Speaker says vibrant, livable downtown is an ‘economic imperative for cities’
It’s been probably a decade since consultant Brad Segal was last in downtown Wichita.
Two hours after landing in Wichita on Tuesday, the president of Denver-based Progressive Urban Management Associates said that in the short time he had to look around, he saw some positive changes.
There are many more people living downtown, said Segal, who was a consultant to establishing a downtown Self-Supporting Municipal Improvement District in Wichita in the late 1990s. Intrust Bank Arena wasn’t built when he was here last. And some one-way streets downtown have been converted to two-way streets, such as St. Francis.

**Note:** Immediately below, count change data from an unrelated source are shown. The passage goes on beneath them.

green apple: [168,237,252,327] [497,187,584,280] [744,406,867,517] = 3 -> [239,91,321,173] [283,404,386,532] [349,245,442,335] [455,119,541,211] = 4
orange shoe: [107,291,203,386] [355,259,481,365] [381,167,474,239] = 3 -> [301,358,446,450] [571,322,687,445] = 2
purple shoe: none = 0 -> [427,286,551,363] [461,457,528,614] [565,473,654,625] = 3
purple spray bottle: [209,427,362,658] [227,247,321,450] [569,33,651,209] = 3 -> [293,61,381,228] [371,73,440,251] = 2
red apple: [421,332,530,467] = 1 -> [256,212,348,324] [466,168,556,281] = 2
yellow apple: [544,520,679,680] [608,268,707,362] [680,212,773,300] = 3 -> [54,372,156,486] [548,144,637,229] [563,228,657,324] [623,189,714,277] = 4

Segal, who’s made a career studying and consulting downtowns for 30 years, will speak on his firm’s research about global trends affecting downtowns and how that relates to Wichita’s downtown redevelopment efforts. He will speak at a free public presentation at 5 p.m. Wednesday at the Lux, 120 E. First St.

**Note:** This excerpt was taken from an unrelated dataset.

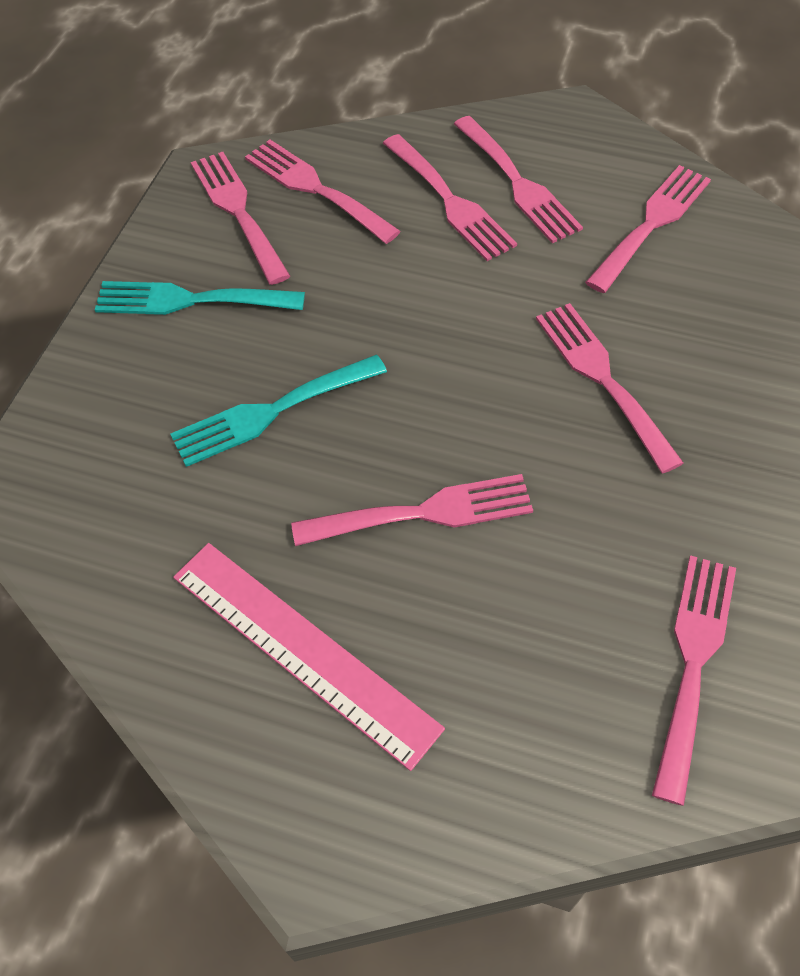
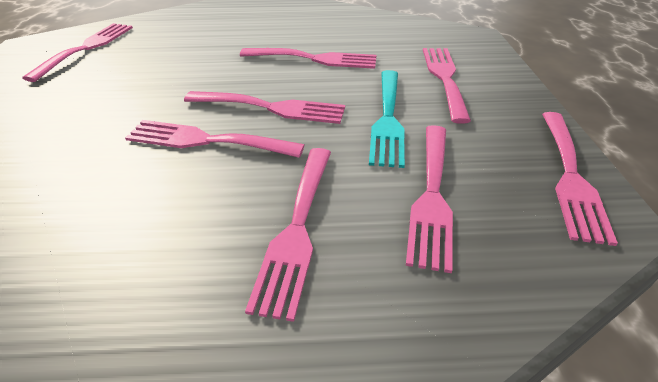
pink ruler: [173,543,445,771] = 1 -> none = 0
turquoise fork: [95,281,305,315] [170,355,387,467] = 2 -> [369,70,405,168] = 1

He is the final presenter in the Fuel the Fire speaker series, which is funded through a grant from the Knight Foundation and support from the Wichita Community Foundation, Wichita Downtown Development Corp. and the Wichita Metro Chamber of Commerce’s Leadership Council.
Segal said that since acting as a consultant here in the late 1990s, he has been to the city on other occasions visiting family.

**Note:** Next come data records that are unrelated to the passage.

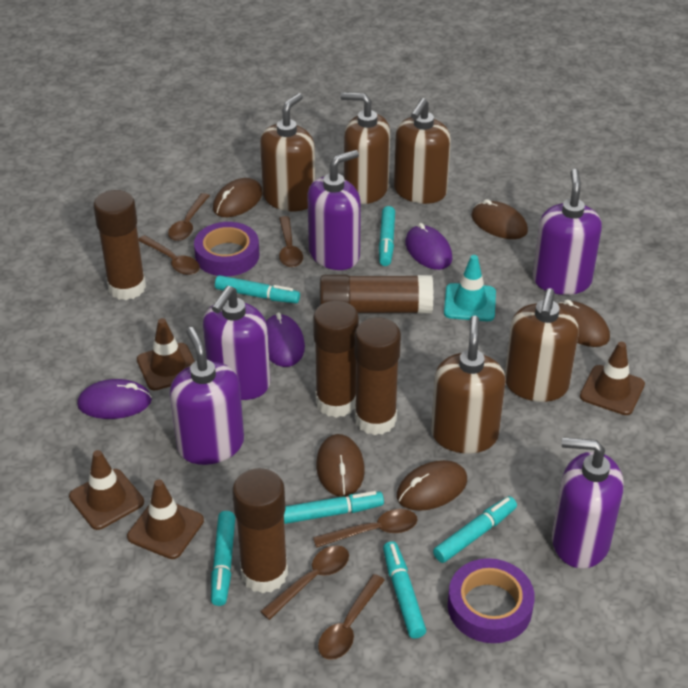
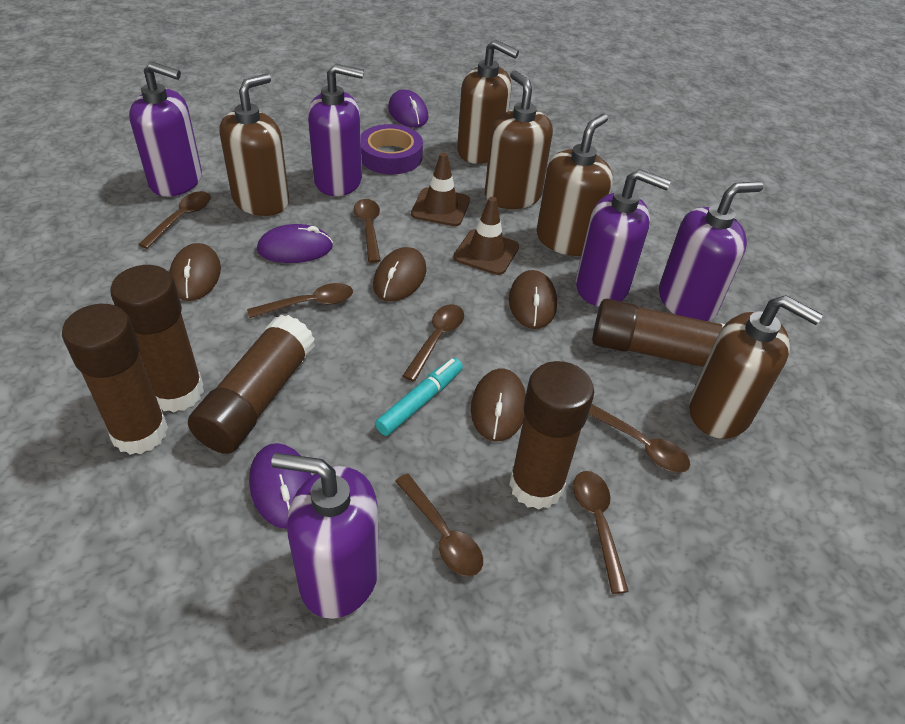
brown mouse: [213,178,263,217] [316,434,365,497] [397,460,467,511] [472,199,528,239] [557,299,610,347] = 5 -> [169,243,221,301] [373,247,426,302] [471,369,526,441] [509,270,557,329] = 4
brown spoon: [138,235,200,275] [168,193,210,241] [260,545,349,620] [279,216,303,267] [313,509,418,548] [318,574,385,660] = 6 -> [138,191,211,249] [247,283,353,318] [354,199,381,263] [395,474,483,577] [403,304,464,381] [573,471,629,594] [589,404,690,473] = 7
brown traffic cone: [69,450,144,530] [127,479,204,559] [137,318,195,391] [580,342,645,415] = 4 -> [411,152,470,226] [453,197,519,275] = 2
purple tape: [194,222,259,276] [448,558,535,643] = 2 -> [361,124,423,175] = 1
turquoise marker: [211,511,235,606] [215,275,300,303] [284,491,384,524] [379,206,395,266] [383,541,426,639] [433,496,517,563] = 6 -> [375,358,463,436] = 1
turquoise traffic cone: [444,255,496,321] = 1 -> none = 0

“The bottom line is … we’re at a point where so many market forces are converging to benefit downtowns,” Segal said Tuesday.
Those market forces include changing demographics such as baby boomers retiring, generation Xers moving into leadership and decision-making roles, and millennials wanting to live, work and play in an urban setting.
Downtowns are key “to attracting young, skilled talent” to a city, he said. Vibrant, livable downtowns are an “economic imperative for cities,” Segal said, not just for millennials, but other generations and income levels.
Downtowns not only need to have places for people to live, but also the amenities to support them living downtown, he said.
Downtowns used to be places “designed to get cars in and out of quickly,” Segal said. “Suddenly, people want to live here, be down here. We need to accommodate these other ways of living because that’s where the future is.”